Their bill, known as the DRILL Act, failed to win a required two-thirds vote for passage in the House when the bill was brought to the floor under a fast-track procedure. But it still attracted support from 218 Democrats and 26 Republicans.
Mr. Rahall's bill would make numerous other changes to federal oil and gas leasing. Among other actions, it would :
• End the "payment-in-kind" option that allows companies to pay royalties in oil and gas rather than cash. Mr. Salazar has said he would consider ending the program.
• Tighten royalty payment rules through new penalties, elimination of interest on overpayments, and other adjustments.
• Consolidate Interior Department leasing activities into a new Office of Federal Energy and Mineral Leasing, and end leasing by the Minerals Management Service and the Bureau of Land Management.
• Require the adoption of five-year plans for oil and gas leasing on federal lands similar to those developed for offshore leasing.

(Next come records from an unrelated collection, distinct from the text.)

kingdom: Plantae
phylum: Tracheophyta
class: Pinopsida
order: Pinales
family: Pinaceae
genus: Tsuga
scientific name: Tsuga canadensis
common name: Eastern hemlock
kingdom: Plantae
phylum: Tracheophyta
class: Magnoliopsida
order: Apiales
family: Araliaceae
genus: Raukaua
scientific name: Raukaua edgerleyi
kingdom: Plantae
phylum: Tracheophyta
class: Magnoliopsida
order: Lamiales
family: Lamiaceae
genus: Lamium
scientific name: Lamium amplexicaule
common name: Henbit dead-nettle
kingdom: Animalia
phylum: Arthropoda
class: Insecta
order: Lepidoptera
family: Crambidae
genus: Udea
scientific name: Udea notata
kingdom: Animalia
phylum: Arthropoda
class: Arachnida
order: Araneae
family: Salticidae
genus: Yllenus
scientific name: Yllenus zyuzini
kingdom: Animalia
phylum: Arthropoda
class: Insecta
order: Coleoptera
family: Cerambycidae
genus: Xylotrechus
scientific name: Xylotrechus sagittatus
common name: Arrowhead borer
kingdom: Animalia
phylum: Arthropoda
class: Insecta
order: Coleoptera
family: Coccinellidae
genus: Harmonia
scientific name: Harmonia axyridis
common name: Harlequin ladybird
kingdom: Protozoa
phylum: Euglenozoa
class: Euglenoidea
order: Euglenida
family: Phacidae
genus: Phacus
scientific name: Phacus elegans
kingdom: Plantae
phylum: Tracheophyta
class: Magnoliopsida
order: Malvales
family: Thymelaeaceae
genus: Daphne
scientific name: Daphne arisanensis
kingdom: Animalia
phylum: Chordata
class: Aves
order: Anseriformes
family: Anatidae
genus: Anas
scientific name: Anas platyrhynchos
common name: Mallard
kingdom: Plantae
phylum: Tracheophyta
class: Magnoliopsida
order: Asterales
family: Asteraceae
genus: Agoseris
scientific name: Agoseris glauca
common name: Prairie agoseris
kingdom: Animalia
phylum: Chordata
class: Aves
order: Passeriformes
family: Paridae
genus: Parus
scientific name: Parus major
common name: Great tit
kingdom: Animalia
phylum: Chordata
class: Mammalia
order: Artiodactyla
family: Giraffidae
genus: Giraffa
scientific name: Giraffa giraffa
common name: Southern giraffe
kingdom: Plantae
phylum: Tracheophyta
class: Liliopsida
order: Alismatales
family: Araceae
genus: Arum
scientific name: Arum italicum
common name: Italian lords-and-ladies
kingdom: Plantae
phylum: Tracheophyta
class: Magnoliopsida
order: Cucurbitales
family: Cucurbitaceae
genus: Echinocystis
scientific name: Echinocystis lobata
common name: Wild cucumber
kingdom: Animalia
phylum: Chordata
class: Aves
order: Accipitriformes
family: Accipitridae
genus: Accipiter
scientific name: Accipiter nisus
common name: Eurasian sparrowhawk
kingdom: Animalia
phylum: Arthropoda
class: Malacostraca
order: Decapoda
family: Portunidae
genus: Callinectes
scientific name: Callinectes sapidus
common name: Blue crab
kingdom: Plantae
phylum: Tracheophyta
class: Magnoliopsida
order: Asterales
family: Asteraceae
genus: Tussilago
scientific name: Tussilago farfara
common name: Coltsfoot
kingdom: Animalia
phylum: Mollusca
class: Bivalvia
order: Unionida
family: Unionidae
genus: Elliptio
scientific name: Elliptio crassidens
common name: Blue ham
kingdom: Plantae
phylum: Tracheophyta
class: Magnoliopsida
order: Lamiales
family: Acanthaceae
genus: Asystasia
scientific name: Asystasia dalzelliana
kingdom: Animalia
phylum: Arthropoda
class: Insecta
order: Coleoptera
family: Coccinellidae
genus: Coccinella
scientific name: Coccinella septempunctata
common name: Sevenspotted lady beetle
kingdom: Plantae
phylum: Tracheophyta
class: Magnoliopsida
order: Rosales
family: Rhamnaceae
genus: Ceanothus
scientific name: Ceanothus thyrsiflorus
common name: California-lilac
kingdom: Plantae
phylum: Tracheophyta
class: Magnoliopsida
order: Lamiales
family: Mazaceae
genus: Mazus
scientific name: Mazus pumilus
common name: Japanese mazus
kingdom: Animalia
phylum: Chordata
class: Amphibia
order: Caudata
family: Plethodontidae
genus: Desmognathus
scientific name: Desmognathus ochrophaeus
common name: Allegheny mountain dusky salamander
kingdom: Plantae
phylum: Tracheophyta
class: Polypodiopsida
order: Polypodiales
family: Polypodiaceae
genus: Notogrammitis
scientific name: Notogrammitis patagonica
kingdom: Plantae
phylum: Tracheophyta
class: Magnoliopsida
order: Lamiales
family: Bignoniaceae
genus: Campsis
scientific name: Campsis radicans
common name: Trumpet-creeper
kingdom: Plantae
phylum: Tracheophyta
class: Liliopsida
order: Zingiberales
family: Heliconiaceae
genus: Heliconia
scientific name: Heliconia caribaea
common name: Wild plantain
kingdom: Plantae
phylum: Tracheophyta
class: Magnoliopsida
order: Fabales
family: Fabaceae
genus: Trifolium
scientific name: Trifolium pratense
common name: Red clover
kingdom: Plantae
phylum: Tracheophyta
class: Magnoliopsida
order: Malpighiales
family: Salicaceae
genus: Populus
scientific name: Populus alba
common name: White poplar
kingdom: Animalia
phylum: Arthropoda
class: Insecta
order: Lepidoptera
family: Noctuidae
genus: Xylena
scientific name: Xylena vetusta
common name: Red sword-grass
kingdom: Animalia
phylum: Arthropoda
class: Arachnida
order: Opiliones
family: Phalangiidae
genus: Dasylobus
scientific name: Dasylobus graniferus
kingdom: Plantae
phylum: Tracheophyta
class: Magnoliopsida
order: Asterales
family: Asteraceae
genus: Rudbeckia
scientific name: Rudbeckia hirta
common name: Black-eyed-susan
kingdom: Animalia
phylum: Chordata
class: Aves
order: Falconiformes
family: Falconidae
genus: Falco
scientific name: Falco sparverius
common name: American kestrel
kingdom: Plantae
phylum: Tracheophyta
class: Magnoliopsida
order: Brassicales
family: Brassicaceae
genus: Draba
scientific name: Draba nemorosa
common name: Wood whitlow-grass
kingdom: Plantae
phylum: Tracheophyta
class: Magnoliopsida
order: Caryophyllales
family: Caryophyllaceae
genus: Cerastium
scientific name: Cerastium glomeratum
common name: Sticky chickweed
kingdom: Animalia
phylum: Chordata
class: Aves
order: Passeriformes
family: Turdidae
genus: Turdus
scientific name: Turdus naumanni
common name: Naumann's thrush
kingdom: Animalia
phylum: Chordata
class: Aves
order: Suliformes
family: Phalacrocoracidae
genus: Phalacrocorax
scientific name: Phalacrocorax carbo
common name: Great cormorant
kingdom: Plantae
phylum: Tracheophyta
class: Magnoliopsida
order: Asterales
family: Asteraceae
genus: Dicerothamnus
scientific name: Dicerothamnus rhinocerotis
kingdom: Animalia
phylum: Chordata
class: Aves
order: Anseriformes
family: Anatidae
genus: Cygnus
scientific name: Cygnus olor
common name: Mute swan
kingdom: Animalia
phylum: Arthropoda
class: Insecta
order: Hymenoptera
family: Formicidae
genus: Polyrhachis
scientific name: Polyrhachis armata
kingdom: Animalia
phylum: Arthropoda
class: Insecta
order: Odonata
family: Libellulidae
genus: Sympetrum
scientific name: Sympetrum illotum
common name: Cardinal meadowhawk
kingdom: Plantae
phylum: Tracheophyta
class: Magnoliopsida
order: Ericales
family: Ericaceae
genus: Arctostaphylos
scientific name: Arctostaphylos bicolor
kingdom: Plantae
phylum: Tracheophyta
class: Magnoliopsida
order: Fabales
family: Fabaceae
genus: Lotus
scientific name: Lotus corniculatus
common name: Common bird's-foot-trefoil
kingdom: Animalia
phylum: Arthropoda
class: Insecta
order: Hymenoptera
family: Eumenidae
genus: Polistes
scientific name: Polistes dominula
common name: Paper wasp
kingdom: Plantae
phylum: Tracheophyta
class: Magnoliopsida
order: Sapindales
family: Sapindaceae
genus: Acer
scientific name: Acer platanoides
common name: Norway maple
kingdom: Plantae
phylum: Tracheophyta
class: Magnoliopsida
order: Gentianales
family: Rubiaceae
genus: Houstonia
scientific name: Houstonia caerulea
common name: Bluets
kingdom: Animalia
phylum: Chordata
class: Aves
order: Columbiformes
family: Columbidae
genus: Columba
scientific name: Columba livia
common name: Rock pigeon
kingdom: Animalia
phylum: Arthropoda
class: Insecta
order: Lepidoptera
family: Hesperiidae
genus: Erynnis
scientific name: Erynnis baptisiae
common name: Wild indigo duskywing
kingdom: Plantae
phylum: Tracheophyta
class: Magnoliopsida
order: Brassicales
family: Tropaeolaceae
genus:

• Create an Oceans and Coastal Trust Fund funded by revenues from Outer Continental Shelf leases and royalties.
• Impose new environmental restrictions to curtail pollution from offshore oil drilling.
• Impose royalties for the first time on uranium mining.
The Interior Department's management of oil and gas leasing has been the subject of a series of critical reports by the Government Accountability Office, which has called for a "comprehensive reassessment" of federal rules that investigators say fail to encourage drilling on leased lands and impose longer terms and lower rates than states and other countries.
In September, the department's inspector general reported that "a culture of ethical failure" had taken hold at the Minerals Management Service office in Lakewood, Colo., where 13 employees managing the $4.3 billion royalty-in-kind program were purported to have ignored federal ethics rules,engaged in sex and drug abuse among themselves and with industry representatives, and accepted gifts from those same representatives. The department terminated and demoted employees in the office last fall but did not provide specifics.